"Rich and Famous" sounds like an irresistible title. The only conceivable improvement might be "Rich, Famous and Sexy," but the "sexy" is probably implicit. The new movie adorned with this sure-fire title happens to be a tacky and disreputable attempt at a sophisticated comedy about women writers.

The latest refinement in misbegotten remakes, "Rich and Famous" aspires to update "Old Acquaintance," a John Van Druten play that supplied Bette Davis and Miriam Hopkins with a richly entertaining movie vehicle in 1943. Jacqueline Bisset and Candice Bergen are the unfortunate victims stuck in the muck of time warps, shallow characterizations and kinky distractions.

George Cukor belies his age -- 82 -- with a chipper job of direction, and the movie has a crisp, luminous sheen, but the classy aspects are superficial. Ultimately, the shabby text undermines the valiant efforts of the hard-working costars and their stylish director to revive the pleasures of a vintage Hollywood women's picture.

Bisset and Bergen are introduced as classmates at Smith in 1959 on the occasion of the latter's elopement with David Selby, a young professor vaguely connected with the sciences. They reappear 10 years later. By that time Bisset's character, Liz Hamilton, has established a promising literary reputation with an award-winning first novel, "Night Song." After a speaking engagement at UCLA, she stays at the Malibu home of Bergen's character, Merry oel Blake, who is still married to her professor, Doug, a faculty member at Cal Tech, and is now the mother of an 8-year-old daughter, Debby.

Merry Noel confesses that she, too, has literary aspirations and regales Liz with an all-night reading of her secret manuscript, "A House by the Sea," a roman a clef about the surrounding Malibu film colony. Sensing a best seller and rising above her annoyance, Liz agrees to show Merry Noel's novel to her publisher. The story resumes in 1975 and finds Merry Noel the queen of the best sellers. However, her marriage is on the rocks. Doug, feeling neglected and drinking to excess, finally walks out during a promotional trip to New York, after confessing to Liz that he's always loved her.

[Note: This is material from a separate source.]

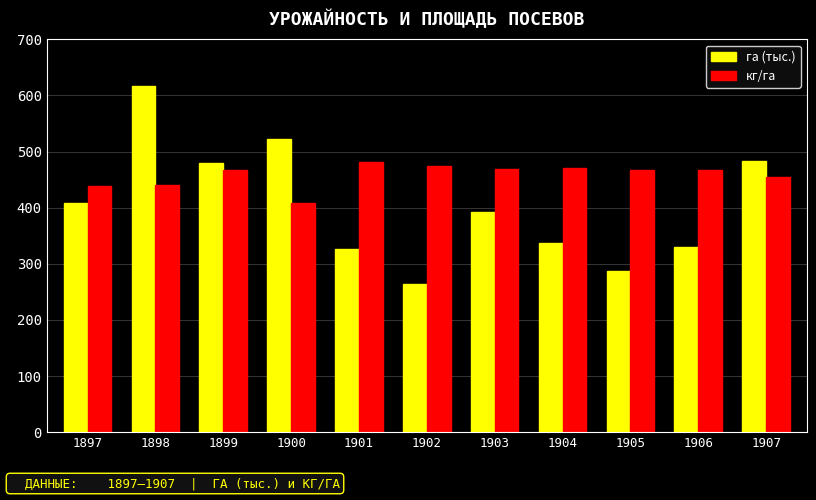

At which label does га (тыс.) first exceed 391?

1897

The concluding act brings us to 1981. Merry Noel has written her first "serious" novel. It's in contention for the prestigious National Writers Award, and Liz is one of the three jury members. While Merry Noel lobbies for the prize, entertains fond delusions of reconciliation with Doug and frets about Debby, now grown and consorting with a Puerto Rican writer whose notorious reputation worries her mother, Liz plunges into a whirlwind affair with a young interviewer from Rolling Stone -- Hart Bochner as an outrageous dreamboat called Chris Adams, who suggests a fantasy amalgam of Richard Gere and Alan Alda -- and seriously considers his proposal of marriage.

Confiding in Merry Noel, Liz solemnly recalls an old love affair in language that suggests a spoof of Hemingway: "I used to be very young. Paris was very old. He was very intense. I was very shy. I let him do all the work . . ." It's difficult to imagine how a supposedly trashy amateur like Merry Noel could improve on such stuff. What does unite these women emotionally and separate them intellectually? The lack of definition leaves the entire movie feeling scattered and bogus. Screenwriter Gerald Ayres tends to overcompensate for the amorphous characters by throwing in flamboyant spats and erotic tidbits, but there's no dramatic foundation for these highlights either.

The problem with arguments between Liz and Merry Noel is that they never seem sufficiently well-acquainted to get into shouting matches. On the sexual front, Ayres' sense of humor runs to gags of excruciating staleness -- for example, Liz grabbing an Erica Jong-style quickie in the bathroom of a jet or Merry Noel leaving Doug to fume in bed while she jumps up to make some notes for her book. One solemn episode in which Bisset is shown being seduced by a teen-age gigolo is so gratuitous that it would never be missed -- except by connoisseurs of the absurd -- had Cukor elected to cut it.

Given my own perplexity about the basic drives and character attributes of Liz and Merry Noel, it would be presumptuous to fault the actresses for compounding the confusion. Still, Bisset and Bergen reminded me of the sensation I felt while watching Faye Dunaway try to act up a storm in "Mommie Dearest": There's something missing. Attractive and sincere as they appear to be, they also seem to lack the physical and vocal authority necessary to put across arch, flamboyant material. I don't think it's sheer nostalgia that inclines me to believe that Davis and Hopkins in their prime were more imposing and entertaining talents.